• _Records for this task_

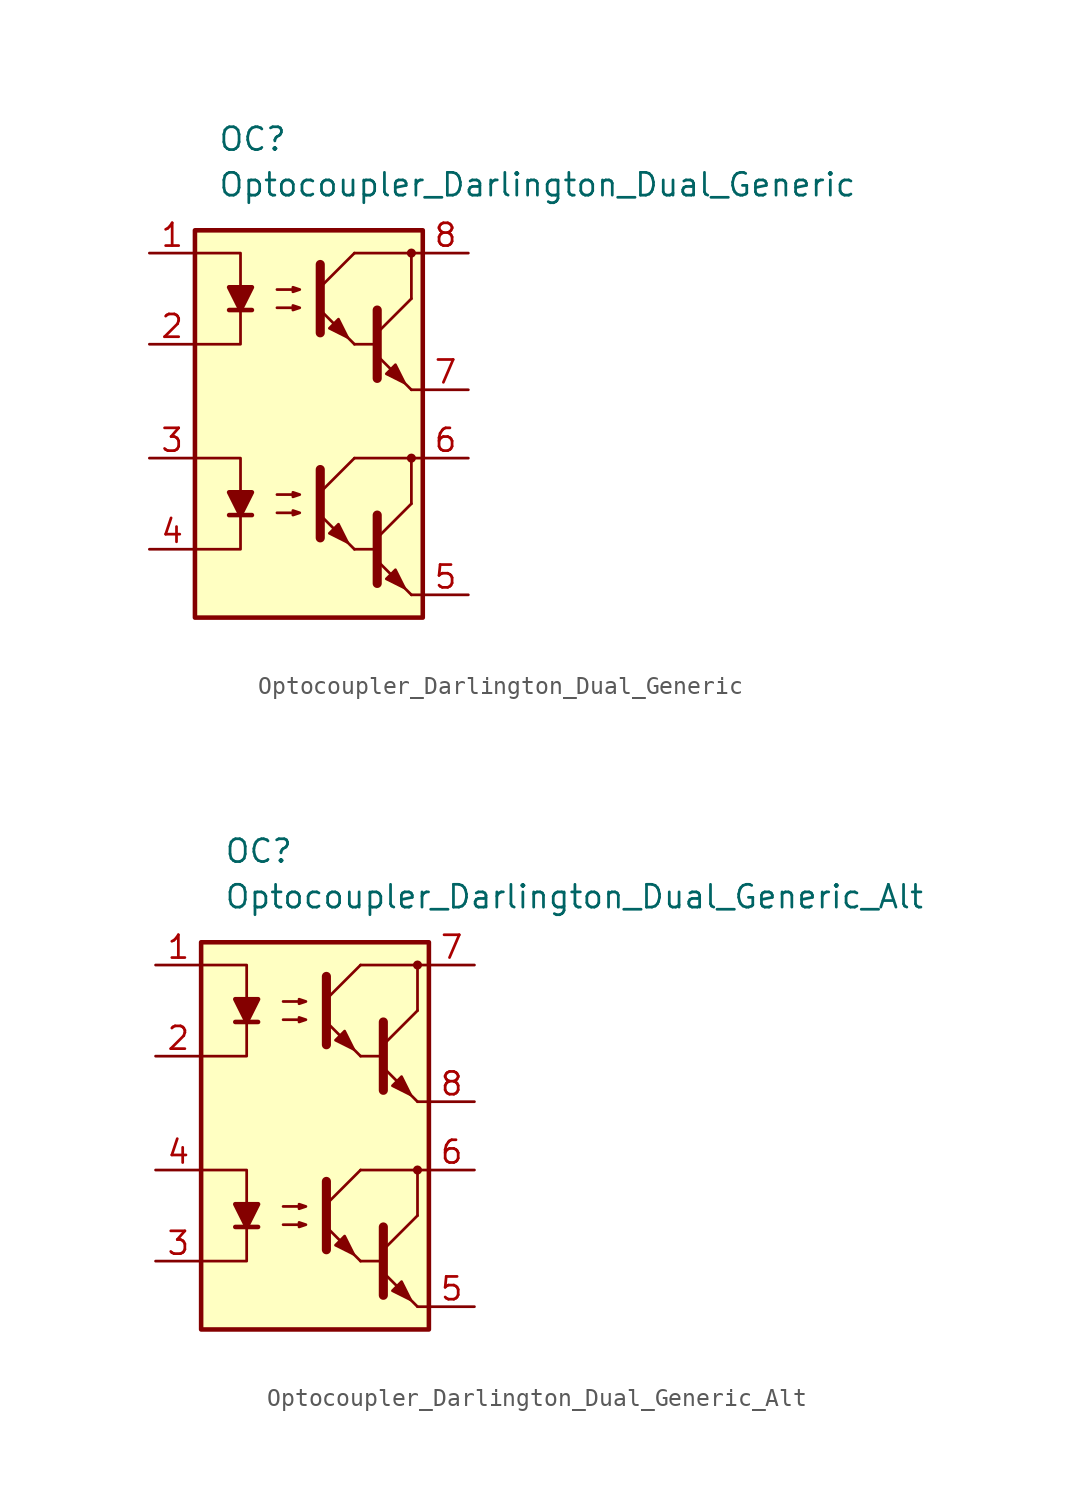
<source format=kicad_sym>
(kicad_symbol_lib
  (version 20231120)
  (generator "kicad_symbol_editor")
  (generator_version "8.0")
  (symbol "Optocoupler_Darlington_Dual_Generic"
    (pin_names
      (offset 1.016))
    (property "Reference" "OC"
      (at -3.81 15.24 0)
      (effects (font (size 1.27 1.27)) (justify left)))
    (property "Value" "Optocoupler_Darlington_Dual_Generic"
      (at -3.81 12.7 0)
      (effects (font (size 1.27 1.27)) (justify left)))
    (symbol "Optocoupler_Darlington_Dual_Generic_0_1"
      (rectangle (start -5.08 10.16) (end 7.62 -11.43) (stroke (width 0.254) (type default)) (fill (type background)))
      (polyline (pts (xy -3.175 5.715) (xy -1.905 5.715)) (stroke (width 0.254) (type default)) (fill (type none)))
      (polyline (pts (xy 3.81 3.81) (xy 5.08 3.81)) (stroke (width 0) (type default)) (fill (type none)))
      (polyline (pts (xy 5.08 4.445) (xy 6.985 6.35)) (stroke (width 0) (type default)) (fill (type none)))
      (polyline (pts (xy 6.985 1.27) (xy 5.08 3.175)) (stroke (width 0) (type default)) (fill (type outline)))
      (polyline (pts (xy 6.985 1.27) (xy 7.62 1.27)) (stroke (width 0) (type default)) (fill (type none)))
      (polyline (pts (xy 6.985 6.35) (xy 6.985 8.89)) (stroke (width 0) (type default)) (fill (type none)))
      (polyline (pts (xy 7.62 8.89) (xy 3.81 8.89)) (stroke (width 0) (type default)) (fill (type none)))
      (polyline (pts (xy -5.08 8.89) (xy -2.54 8.89) (xy -2.54 5.715)) (stroke (width 0) (type default)) (fill (type none)))
      (polyline (pts (xy -2.54 5.715) (xy -2.54 3.81) (xy -5.08 3.81)) (stroke (width 0) (type default)) (fill (type none)))
      (polyline (pts (xy 5.08 5.715) (xy 5.08 1.905) (xy 5.08 1.905)) (stroke (width 0.508) (type default)) (fill (type none)))
      (polyline (pts (xy -2.54 5.715) (xy -3.175 6.985) (xy -1.905 6.985) (xy -2.54 5.715)) (stroke (width 0.254) (type default)) (fill (type outline)))
      (polyline (pts (xy -0.508 5.842) (xy 0.762 5.842) (xy 0.381 5.715) (xy 0.381 5.969) (xy 0.762 5.842)) (stroke (width 0) (type default)) (fill (type none)))
      (polyline (pts (xy -0.508 6.858) (xy 0.762 6.858) (xy 0.381 6.731) (xy 0.381 6.985) (xy 0.762 6.858)) (stroke (width 0) (type default)) (fill (type none)))
      (polyline (pts (xy 5.588 2.159) (xy 6.096 2.667) (xy 6.604 1.651) (xy 5.588 2.159) (xy 5.588 2.159)) (stroke (width 0) (type default)) (fill (type outline)))
      (circle (center 6.985 8.89) (radius 0.178) (stroke (width 0) (type default)) (fill (type outline))))
    (symbol "Optocoupler_Darlington_Dual_Generic_1_1"
      (polyline (pts (xy -3.175 -5.715) (xy -1.905 -5.715)) (stroke (width 0.254) (type default)) (fill (type none)))
      (polyline (pts (xy 1.905 -4.445) (xy 3.81 -2.54)) (stroke (width 0) (type default)) (fill (type none)))
      (polyline (pts (xy 1.905 6.985) (xy 3.81 8.89)) (stroke (width 0) (type default)) (fill (type none)))
      (polyline (pts (xy 3.81 -7.62) (xy 1.905 -5.715)) (stroke (width 0) (type default)) (fill (type outline)))
      (polyline (pts (xy 3.81 -7.62) (xy 5.08 -7.62)) (stroke (width 0) (type default)) (fill (type none)))
      (polyline (pts (xy 3.81 3.81) (xy 1.905 5.715)) (stroke (width 0) (type default)) (fill (type outline)))
      (polyline (pts (xy 5.08 -6.985) (xy 6.985 -5.08)) (stroke (width 0) (type default)) (fill (type none)))
      (polyline (pts (xy 6.985 -10.16) (xy 5.08 -8.255)) (stroke (width 0) (type default)) (fill (type outline)))
      (polyline (pts (xy 6.985 -10.16) (xy 7.62 -10.16)) (stroke (width 0) (type default)) (fill (type none)))
      (polyline (pts (xy 6.985 -5.08) (xy 6.985 -2.54)) (stroke (width 0) (type default)) (fill (type none)))
      (polyline (pts (xy 7.62 -2.54) (xy 3.81 -2.54)) (stroke (width 0) (type default)) (fill (type none)))
      (polyline (pts (xy -5.08 -2.54) (xy -2.54 -2.54) (xy -2.54 -5.715)) (stroke (width 0) (type default)) (fill (type none)))
      (polyline (pts (xy -2.54 -5.715) (xy -2.54 -7.62) (xy -5.08 -7.62)) (stroke (width 0) (type default)) (fill (type none)))
      (polyline (pts (xy 1.905 -3.175) (xy 1.905 -6.985) (xy 1.905 -6.985)) (stroke (width 0.508) (type default)) (fill (type none)))
      (polyline (pts (xy 1.905 8.255) (xy 1.905 4.445) (xy 1.905 4.445)) (stroke (width 0.508) (type default)) (fill (type none)))
      (polyline (pts (xy 5.08 -5.715) (xy 5.08 -9.525) (xy 5.08 -9.525)) (stroke (width 0.508) (type default)) (fill (type none)))
      (polyline (pts (xy -2.54 -5.715) (xy -3.175 -4.445) (xy -1.905 -4.445) (xy -2.54 -5.715)) (stroke (width 0.254) (type default)) (fill (type outline)))
      (polyline (pts (xy -0.508 -5.588) (xy 0.762 -5.588) (xy 0.381 -5.715) (xy 0.381 -5.461) (xy 0.762 -5.588)) (stroke (width 0) (type default)) (fill (type none)))
      (polyline (pts (xy -0.508 -4.572) (xy 0.762 -4.572) (xy 0.381 -4.699) (xy 0.381 -4.445) (xy 0.762 -4.572)) (stroke (width 0) (type default)) (fill (type none)))
      (polyline (pts (xy 2.413 -6.731) (xy 2.921 -6.223) (xy 3.429 -7.239) (xy 2.413 -6.731) (xy 2.413 -6.731)) (stroke (width 0) (type default)) (fill (type outline)))
      (polyline (pts (xy 2.413 4.699) (xy 2.921 5.207) (xy 3.429 4.191) (xy 2.413 4.699) (xy 2.413 4.699)) (stroke (width 0) (type default)) (fill (type outline)))
      (polyline (pts (xy 5.588 -9.271) (xy 6.096 -8.763) (xy 6.604 -9.779) (xy 5.588 -9.271) (xy 5.588 -9.271)) (stroke (width 0) (type default)) (fill (type outline)))
      (circle (center 6.985 -2.54) (radius 0.178) (stroke (width 0) (type default)) (fill (type outline)))
      (pin passive line (at -7.62 8.89 0) (length 2.54) (name "~" (effects (font (size 1.27 1.27)))) (number "1" (effects (font (size 1.27 1.27)))))
      (pin passive line (at -7.62 3.81 0) (length 2.54) (name "~" (effects (font (size 1.27 1.27)))) (number "2" (effects (font (size 1.27 1.27)))))
      (pin passive line (at -7.62 -2.54 0) (length 2.54) (name "~" (effects (font (size 1.27 1.27)))) (number "3" (effects (font (size 1.27 1.27)))))
      (pin passive line (at -7.62 -7.62 0) (length 2.54) (name "~" (effects (font (size 1.27 1.27)))) (number "4" (effects (font (size 1.27 1.27)))))
      (pin passive line (at 10.16 -10.16 180) (length 2.54) (name "~" (effects (font (size 1.27 1.27)))) (number "5" (effects (font (size 1.27 1.27)))))
      (pin passive line (at 10.16 -2.54 180) (length 2.54) (name "~" (effects (font (size 1.27 1.27)))) (number "6" (effects (font (size 1.27 1.27)))))
      (pin passive line (at 10.16 1.27 180) (length 2.54) (name "~" (effects (font (size 1.27 1.27)))) (number "7" (effects (font (size 1.27 1.27)))))
      (pin passive line (at 10.16 8.89 180) (length 2.54) (name "~" (effects (font (size 1.27 1.27)))) (number "8" (effects (font (size 1.27 1.27)))))))
  (symbol "Optocoupler_Darlington_Dual_Generic_Alt"
    (pin_names
      (offset 1.016))
    (property "Reference" "OC"
      (at -3.81 15.24 0)
      (effects (font (size 1.27 1.27)) (justify left)))
    (property "Value" "Optocoupler_Darlington_Dual_Generic_Alt"
      (at -3.81 12.7 0)
      (effects (font (size 1.27 1.27)) (justify left)))
    (symbol "Optocoupler_Darlington_Dual_Generic_Alt_0_1"
      (rectangle (start -5.08 10.16) (end 7.62 -11.43) (stroke (width 0.254) (type default)) (fill (type background)))
      (polyline (pts (xy -3.175 5.715) (xy -1.905 5.715)) (stroke (width 0.254) (type default)) (fill (type none)))
      (polyline (pts (xy 3.81 3.81) (xy 5.08 3.81)) (stroke (width 0) (type default)) (fill (type none)))
      (polyline (pts (xy 5.08 4.445) (xy 6.985 6.35)) (stroke (width 0) (type default)) (fill (type none)))
      (polyline (pts (xy 6.985 1.27) (xy 5.08 3.175)) (stroke (width 0) (type default)) (fill (type outline)))
      (polyline (pts (xy 6.985 1.27) (xy 7.62 1.27)) (stroke (width 0) (type default)) (fill (type none)))
      (polyline (pts (xy 6.985 6.35) (xy 6.985 8.89)) (stroke (width 0) (type default)) (fill (type none)))
      (polyline (pts (xy 7.62 8.89) (xy 3.81 8.89)) (stroke (width 0) (type default)) (fill (type none)))
      (polyline (pts (xy -5.08 8.89) (xy -2.54 8.89) (xy -2.54 5.715)) (stroke (width 0) (type default)) (fill (type none)))
      (polyline (pts (xy -2.54 5.715) (xy -2.54 3.81) (xy -5.08 3.81)) (stroke (width 0) (type default)) (fill (type none)))
      (polyline (pts (xy 5.08 5.715) (xy 5.08 1.905) (xy 5.08 1.905)) (stroke (width 0.508) (type default)) (fill (type none)))
      (polyline (pts (xy -2.54 5.715) (xy -3.175 6.985) (xy -1.905 6.985) (xy -2.54 5.715)) (stroke (width 0.254) (type default)) (fill (type outline)))
      (polyline (pts (xy -0.508 5.842) (xy 0.762 5.842) (xy 0.381 5.715) (xy 0.381 5.969) (xy 0.762 5.842)) (stroke (width 0) (type default)) (fill (type none)))
      (polyline (pts (xy -0.508 6.858) (xy 0.762 6.858) (xy 0.381 6.731) (xy 0.381 6.985) (xy 0.762 6.858)) (stroke (width 0) (type default)) (fill (type none)))
      (polyline (pts (xy 5.588 2.159) (xy 6.096 2.667) (xy 6.604 1.651) (xy 5.588 2.159) (xy 5.588 2.159)) (stroke (width 0) (type default)) (fill (type outline)))
      (circle (center 6.985 8.89) (radius 0.178) (stroke (width 0) (type default)) (fill (type outline))))
    (symbol "Optocoupler_Darlington_Dual_Generic_Alt_1_1"
      (polyline (pts (xy -3.175 -5.715) (xy -1.905 -5.715)) (stroke (width 0.254) (type default)) (fill (type none)))
      (polyline (pts (xy 1.905 -4.445) (xy 3.81 -2.54)) (stroke (width 0) (type default)) (fill (type none)))
      (polyline (pts (xy 1.905 6.985) (xy 3.81 8.89)) (stroke (width 0) (type default)) (fill (type none)))
      (polyline (pts (xy 3.81 -7.62) (xy 1.905 -5.715)) (stroke (width 0) (type default)) (fill (type outline)))
      (polyline (pts (xy 3.81 -7.62) (xy 5.08 -7.62)) (stroke (width 0) (type default)) (fill (type none)))
      (polyline (pts (xy 3.81 3.81) (xy 1.905 5.715)) (stroke (width 0) (type default)) (fill (type outline)))
      (polyline (pts (xy 5.08 -6.985) (xy 6.985 -5.08)) (stroke (width 0) (type default)) (fill (type none)))
      (polyline (pts (xy 6.985 -10.16) (xy 5.08 -8.255)) (stroke (width 0) (type default)) (fill (type outline)))
      (polyline (pts (xy 6.985 -10.16) (xy 7.62 -10.16)) (stroke (width 0) (type default)) (fill (type none)))
      (polyline (pts (xy 6.985 -5.08) (xy 6.985 -2.54)) (stroke (width 0) (type default)) (fill (type none)))
      (polyline (pts (xy 7.62 -2.54) (xy 3.81 -2.54)) (stroke (width 0) (type default)) (fill (type none)))
      (polyline (pts (xy -5.08 -2.54) (xy -2.54 -2.54) (xy -2.54 -5.715)) (stroke (width 0) (type default)) (fill (type none)))
      (polyline (pts (xy -2.54 -5.715) (xy -2.54 -7.62) (xy -5.08 -7.62)) (stroke (width 0) (type default)) (fill (type none)))
      (polyline (pts (xy 1.905 -3.175) (xy 1.905 -6.985) (xy 1.905 -6.985)) (stroke (width 0.508) (type default)) (fill (type none)))
      (polyline (pts (xy 1.905 8.255) (xy 1.905 4.445) (xy 1.905 4.445)) (stroke (width 0.508) (type default)) (fill (type none)))
      (polyline (pts (xy 5.08 -5.715) (xy 5.08 -9.525) (xy 5.08 -9.525)) (stroke (width 0.508) (type default)) (fill (type none)))
      (polyline (pts (xy -2.54 -5.715) (xy -3.175 -4.445) (xy -1.905 -4.445) (xy -2.54 -5.715)) (stroke (width 0.254) (type default)) (fill (type outline)))
      (polyline (pts (xy -0.508 -5.588) (xy 0.762 -5.588) (xy 0.381 -5.715) (xy 0.381 -5.461) (xy 0.762 -5.588)) (stroke (width 0) (type default)) (fill (type none)))
      (polyline (pts (xy -0.508 -4.572) (xy 0.762 -4.572) (xy 0.381 -4.699) (xy 0.381 -4.445) (xy 0.762 -4.572)) (stroke (width 0) (type default)) (fill (type none)))
      (polyline (pts (xy 2.413 -6.731) (xy 2.921 -6.223) (xy 3.429 -7.239) (xy 2.413 -6.731) (xy 2.413 -6.731)) (stroke (width 0) (type default)) (fill (type outline)))
      (polyline (pts (xy 2.413 4.699) (xy 2.921 5.207) (xy 3.429 4.191) (xy 2.413 4.699) (xy 2.413 4.699)) (stroke (width 0) (type default)) (fill (type outline)))
      (polyline (pts (xy 5.588 -9.271) (xy 6.096 -8.763) (xy 6.604 -9.779) (xy 5.588 -9.271) (xy 5.588 -9.271)) (stroke (width 0) (type default)) (fill (type outline)))
      (circle (center 6.985 -2.54) (radius 0.178) (stroke (width 0) (type default)) (fill (type outline)))
      (pin passive line (at -7.62 8.89 0) (length 2.54) (name "~" (effects (font (size 1.27 1.27)))) (number "1" (effects (font (size 1.27 1.27)))))
      (pin passive line (at -7.62 3.81 0) (length 2.54) (name "~" (effects (font (size 1.27 1.27)))) (number "2" (effects (font (size 1.27 1.27)))))
      (pin passive line (at -7.62 -7.62 0) (length 2.54) (name "~" (effects (font (size 1.27 1.27)))) (number "3" (effects (font (size 1.27 1.27)))))
      (pin passive line (at -7.62 -2.54 0) (length 2.54) (name "~" (effects (font (size 1.27 1.27)))) (number "4" (effects (font (size 1.27 1.27)))))
      (pin passive line (at 10.16 -10.16 180) (length 2.54) (name "~" (effects (font (size 1.27 1.27)))) (number "5" (effects (font (size 1.27 1.27)))))
      (pin passive line (at 10.16 -2.54 180) (length 2.54) (name "~" (effects (font (size 1.27 1.27)))) (number "6" (effects (font (size 1.27 1.27)))))
      (pin passive line (at 10.16 8.89 180) (length 2.54) (name "~" (effects (font (size 1.27 1.27)))) (number "7" (effects (font (size 1.27 1.27)))))
      (pin passive line (at 10.16 1.27 180) (length 2.54) (name "~" (effects (font (size 1.27 1.27)))) (number "8" (effects (font (size 1.27 1.27))))))))
</source>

• _Aim of the exercise_
Report every line from the material above that mentions the word "property".

• _Written answer_
    (property "Reference" "OC"
    (property "Value" "Optocoupler_Darlington_Dual_Generic"
    (property "Reference" "OC"
    (property "Value" "Optocoupler_Darlington_Dual_Generic_Alt"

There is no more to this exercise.